Souvenirs historiques de Pierre Joigneaux

Ouvrage numérisé par Jean-Pol Weber et Luc Hiernaux. La saisie du texte respecte, le plus scrupuleusement possible, la typographie, l’orthographe et la ponctuation de l’ouvrage.

SOUVENIRS HISTORIQUES

 de PIERRE JOIGNEAUX

 Ancien Représentant du peuple, ancien Député, Sénateur de la Côte-d’Or

 

TOME SECOND

[page 151]

Le fond de Givonne

 J’ai beau demander autour de moi si l’on connaît le fond de Givonne ; on me répond invariablement qu’on ne le connaît pas. Pourtant ce ne doit pas être un mythe, car il m’a donné du fil à retordre dans mon petit coin des Ardennes belges, autant qu’en donnent les Indes et les États-Unis aux cultivateurs du temps présent.

Ce fond de Givonne, à ce qu’on me disait, est en endroit favorisé du canton de Sedan, où la terre produit de bonne heure de beaux légumes, et c’est là, paraît-il, que s’approvisionnait pour l’exportation une revendeuse belge que nous appelions la femme de Neufchâteau. Son vrai nom était Mme Castagne. Tous les quinze jours, le vendredi matin, sauf en temps trop neigeux, elle arri- [page 152] vait à Saint-Hubert avec une voiture pleine de légumes et de choses comestibles. Et, tout aussitôt, une sorte de gavroche local annonçait l’arrivée par les rues en frappant avec une clef sur une poêle à frire, comme font nos paysans pour arrêter un essaim de mouches à miel.

Une voiture de légumes toutes les quinzaines et encore pas toujours, c’était, on en conviendra, un approvisionnement fort maigre. Mme Castagne jouissait néanmoins du monopole, mais j’ajoute qu’elle n’en abusait point ; elle tenait ses prix très bas ; les commissions dont on la chargeait lui rapportaient plus que ses légumes.

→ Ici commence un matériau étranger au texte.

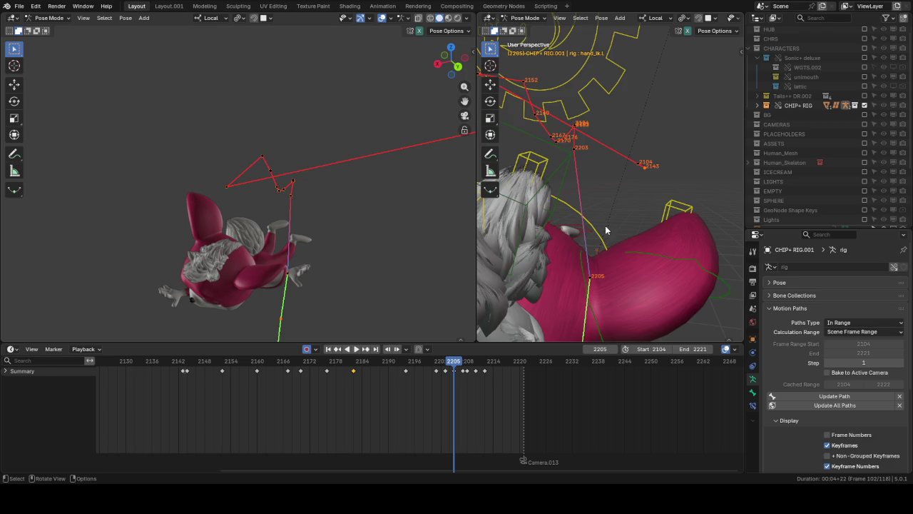
{"action": "middle_click_drag", "start_coordinate": [605, 229], "coordinate": [606, 231]}
{"action": "left_click_drag", "start_coordinate": [461, 367], "coordinate": [463, 367]}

Alors la vie à Saint-Hubert atteignait les limites extrêmes du bon marché. Le veau valait de 20 à 30 centimes la livre ; il est vrai que c’était du veau de six à huit jours. Il m’arriva d’en conserver un quinze jours avant de le livrer à la boucherie, et cela fit scandale dans l’endroit. La livre de bœuf ou de vache valait au plus 40 centimes ; le mouton était délicieux, pas cher non plus, mais on n’en trouvait à acheter que pendant trois mois de l’année. Un lièvre coûtait de 1 franc 50 à 2 francs ; un chevreuil, 15 à 16 francs ; la livre de petites truites, 45 centimes ; les grives, 12 à 13 centimes pièce dans la saison des tenderies.

– Heureux pays ! va-t-on s’écrier.

En apparence, oui, en réalité, non. Il ne manquait à son bonheur que la chose essentielle, c’est-à-dire le peu d’argent nécessaire pour payer ce que l’on vendait ainsi [page 153] à vil prix. Notez que les meilleurs ouvriers ne recevaient que 60 centimes par jour, sans être nourris, et que ceux qui les employaient étaient à peu près tous marchands d’étoffes, de mercerie et d’épicerie. Aussi, le samedi de chaque semaine, au lieu de payer les hommes, on exigeait que leurs femmes ou leurs mères se rendissent à la boutique, et là, on donnait en payement des bonnets, des fichus, des tabliers, du fil, des aiguilles, du sirop de betteraves, dont souvent elles n’avaient pas besoin, et le moins d’argent possible ; c’était la carte forcée.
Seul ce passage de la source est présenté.